Besides, it might not be the case that the likelihood of observing "intelligent behavior" increases over the complexity of the behavior generating process.
It sounds like the second paper is the more interesting one from your description though, so I will give that a read.
It depends on your goals - if your goal is to build a system that can perform smart actions (e.g. build/simulate something comparable to a brain), then that's not required (it may happen to be useful, or not); if your goal is to build a system that can create and build systems that can perform smart actions (e.g. build/simulate something comparable to the evolution process of an intelligent species) then it should.
Two comments:
1. Just because evolution came up with them for humans, doesn't mean if we run an evolutionary algorithm we'll come up with an intelligent system in any reasonable amount of time. There's no reason to believe it's easy to evolve such systems given that we only know of one human-level intelligence in the universe, and it seems to have taken billions of years to come about.

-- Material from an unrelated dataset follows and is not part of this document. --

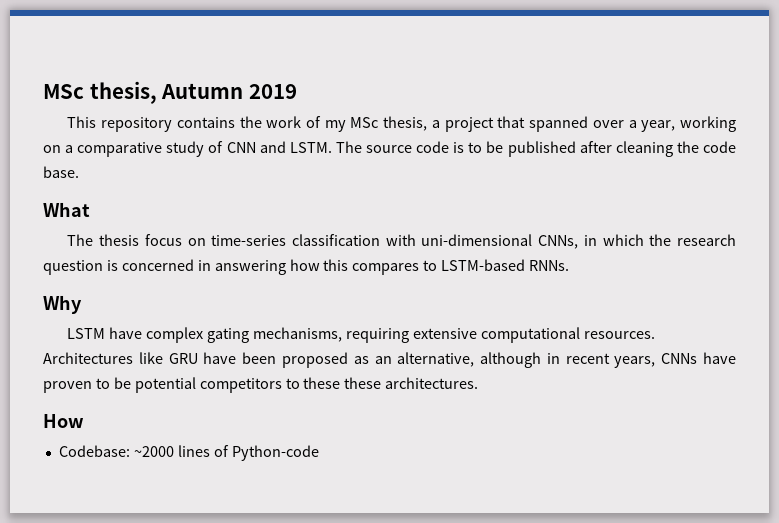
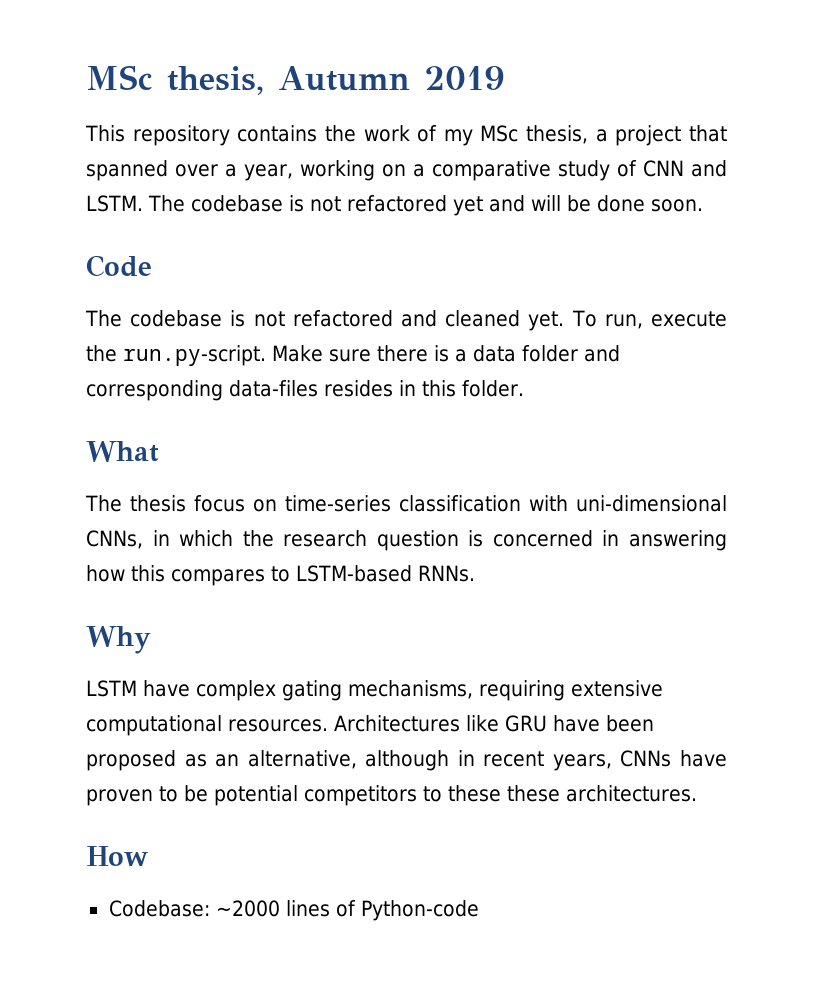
[366,141,736,157] [43,166,79,178] source code is to be published after cleaning the code base. -> [191,195,703,216] [86,255,152,277] [85,310,728,331] [86,345,620,366] [86,380,524,401] codebase is not refactored yet and will be done soon. // Code // The codebase is not refactored and cleaned yet. To run, execute the run.py-script. Make sure there is a data folder and corresponding data-files resides in this folder.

2. This is unnecessarily tying our hands. Evolution often builds very inefficient, overly complicated versions of things that can be simplified dramatically once humans understand the underlying principles behind why they work. In addition we have a huge body of theoretical work on planning, decision theory etc that improves dramatically on our natural learning processes that we can take advantage of. We get no points for not "cheating" here.
A bootstrap intelligence in order to self-plan, self-experiment, and self-modify. Escher hands drawing each other basically... or
Similar conditions to our only known spontaneous intelligence (us). That includes some sort of base code (genetics), competitive environments for rewarding good architectures, and lots of time in simulation. No guarantee this would work either.
Well, some of ours are. At least a few. It's not clear that any of the dog's actions are consciously planned, is it?
Search tree is an approximation of continuous search problems and needs to be built by someone. This approach builds its own search tree.
That is solving problems creatively.